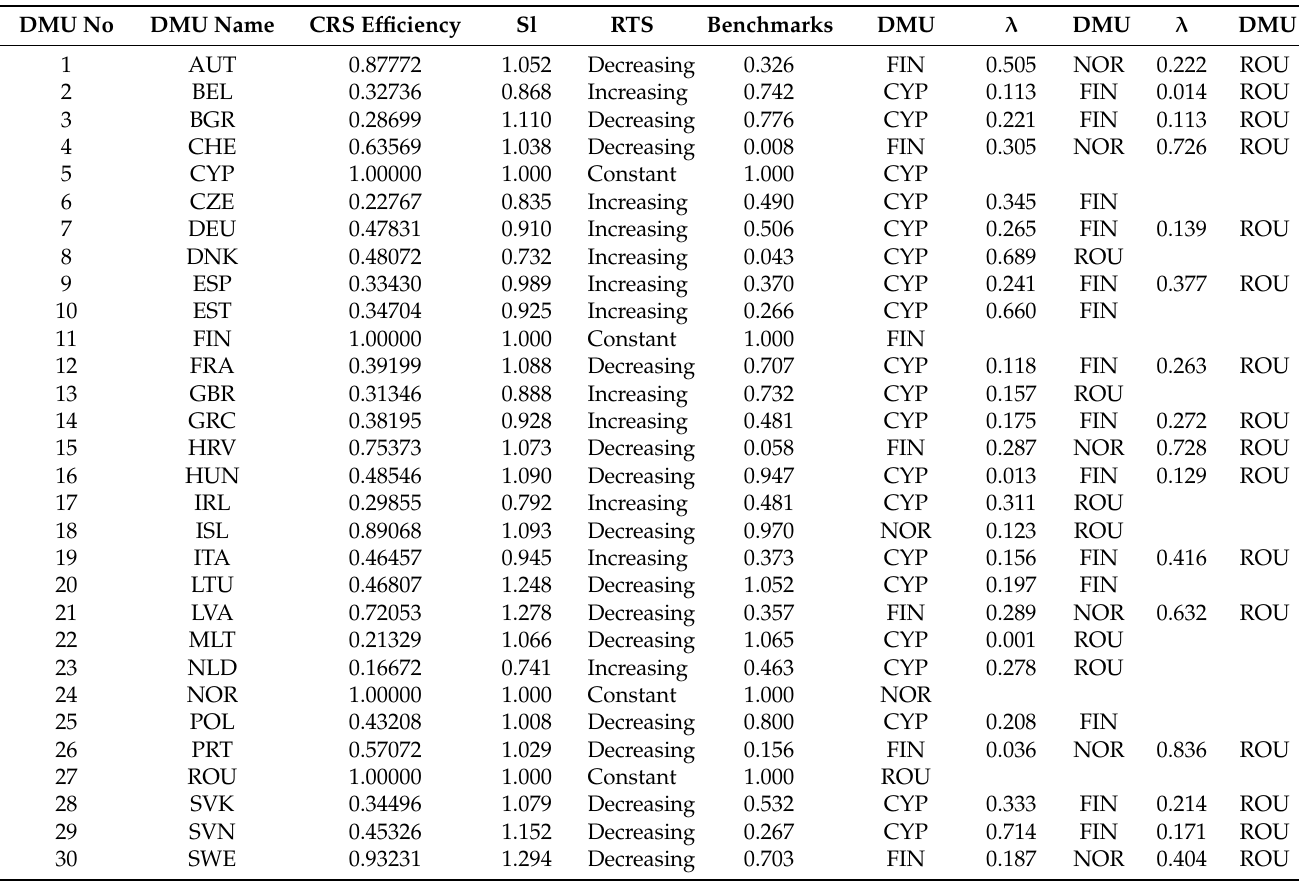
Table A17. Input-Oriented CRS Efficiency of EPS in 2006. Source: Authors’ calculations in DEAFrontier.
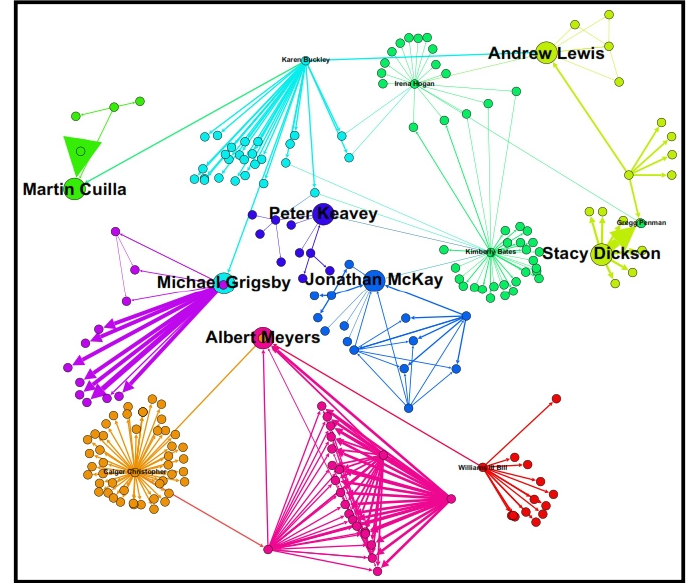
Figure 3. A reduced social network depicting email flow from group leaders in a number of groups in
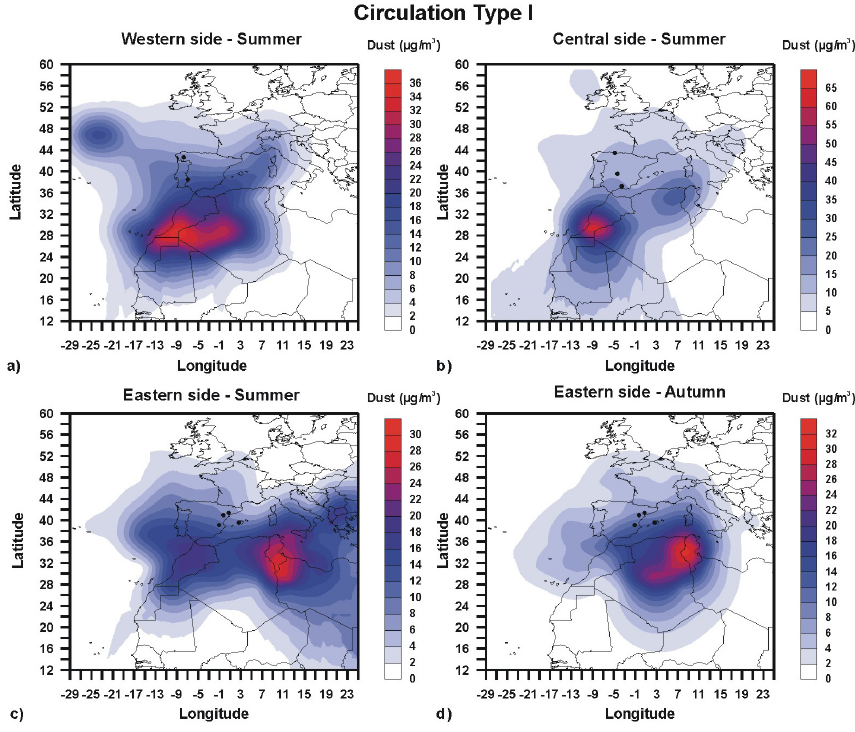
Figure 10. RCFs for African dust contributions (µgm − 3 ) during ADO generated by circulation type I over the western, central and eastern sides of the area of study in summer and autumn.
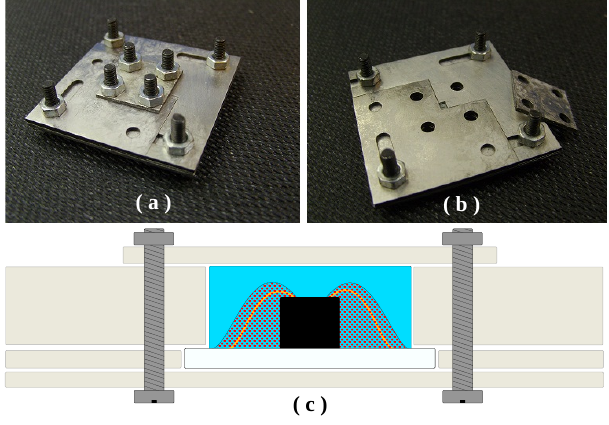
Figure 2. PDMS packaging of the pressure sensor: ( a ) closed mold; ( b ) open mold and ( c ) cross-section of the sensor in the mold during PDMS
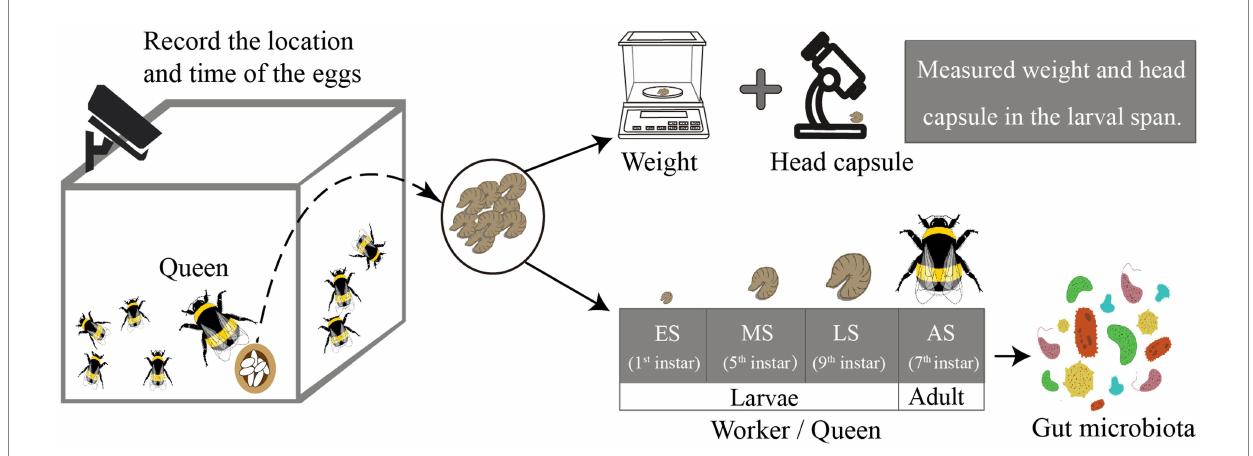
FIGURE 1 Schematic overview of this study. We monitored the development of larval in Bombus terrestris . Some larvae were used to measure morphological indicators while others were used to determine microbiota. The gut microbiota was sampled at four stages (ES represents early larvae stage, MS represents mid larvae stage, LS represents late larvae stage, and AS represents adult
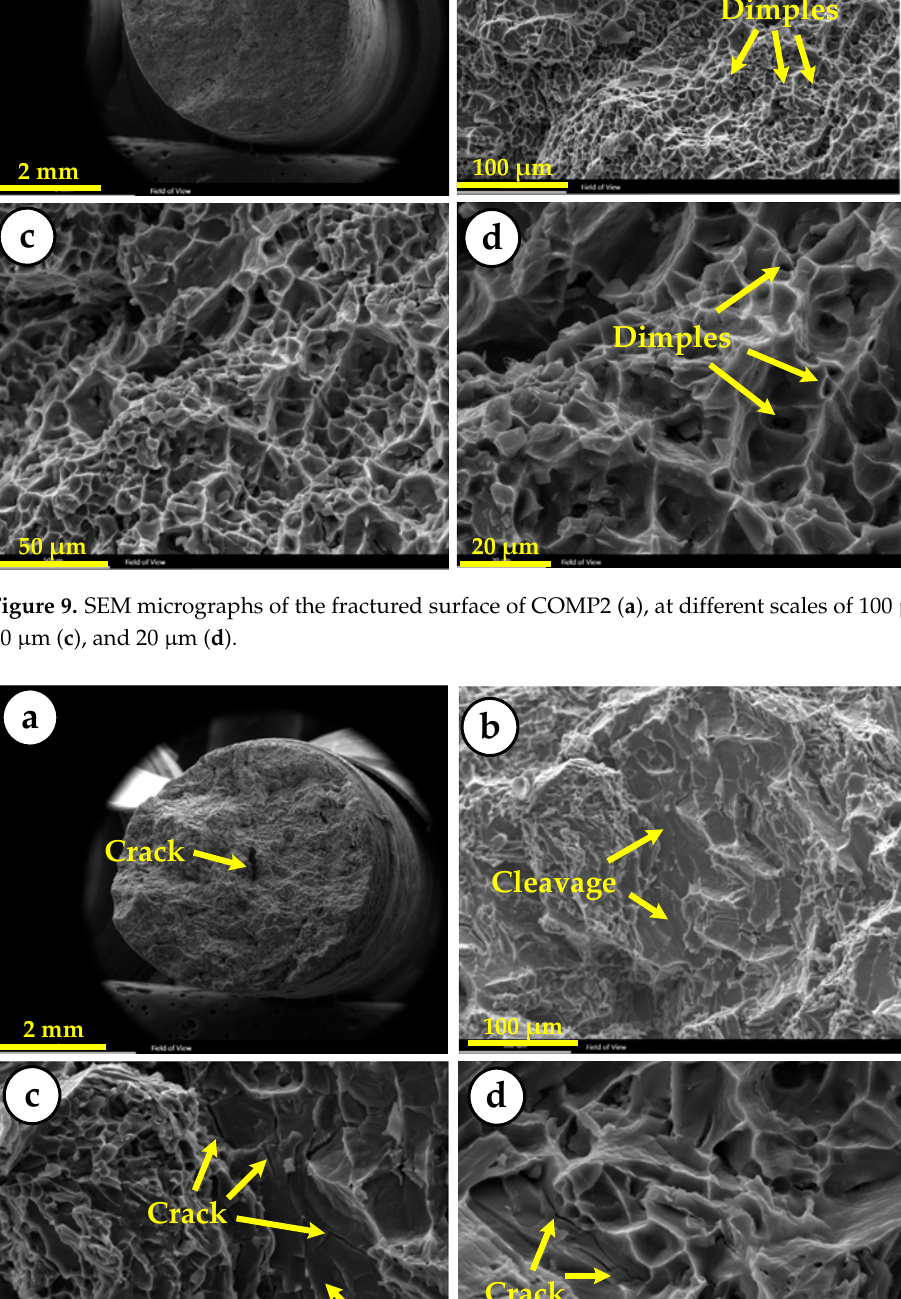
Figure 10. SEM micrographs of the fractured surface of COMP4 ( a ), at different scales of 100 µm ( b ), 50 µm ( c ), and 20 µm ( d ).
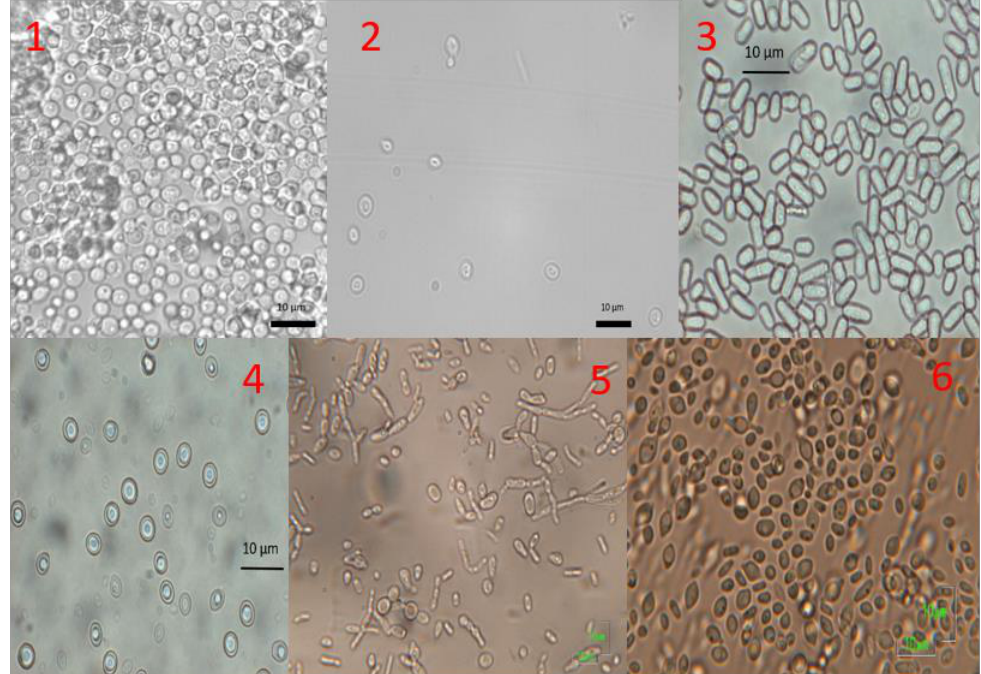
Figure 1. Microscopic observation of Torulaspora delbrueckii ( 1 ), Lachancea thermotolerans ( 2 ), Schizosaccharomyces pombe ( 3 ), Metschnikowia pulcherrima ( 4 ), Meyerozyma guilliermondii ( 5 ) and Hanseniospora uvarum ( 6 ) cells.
+--
Reproduce all lines above exactly. Leave the images out.

RESPONSE BOX:
Table A17. Input-Oriented CRS Efficiency of EPS in 2006. Source: Authors’ calculations in DEAFrontier.
Figure 3. A reduced social network depicting email flow from group leaders in a number of groups in
Figure 10. RCFs for African dust contributions (µgm − 3 ) during ADO generated by circulation type I over the western, central and eastern sides of the area of study in summer and autumn.
Figure 2. PDMS packaging of the pressure sensor: ( a ) closed mold; ( b ) open mold and ( c ) cross-section of the sensor in the mold during PDMS
FIGURE 1 Schematic overview of this study. We monitored the development of larval in Bombus terrestris . Some larvae were used to measure morphological indicators while others were used to determine microbiota. The gut microbiota was sampled at four stages (ES represents early larvae stage, MS represents mid larvae stage, LS represents late larvae stage, and AS represents adult
Figure 10. SEM micrographs of the fractured surface of COMP4 ( a ), at different scales of 100 µm ( b ), 50 µm ( c ), and 20 µm ( d ).
Figure 1. Microscopic observation of Torulaspora delbrueckii ( 1 ), Lachancea thermotolerans ( 2 ), Schizosaccharomyces pombe ( 3 ), Metschnikowia pulcherrima ( 4 ), Meyerozyma guilliermondii ( 5 ) and Hanseniospora uvarum ( 6 ) cells.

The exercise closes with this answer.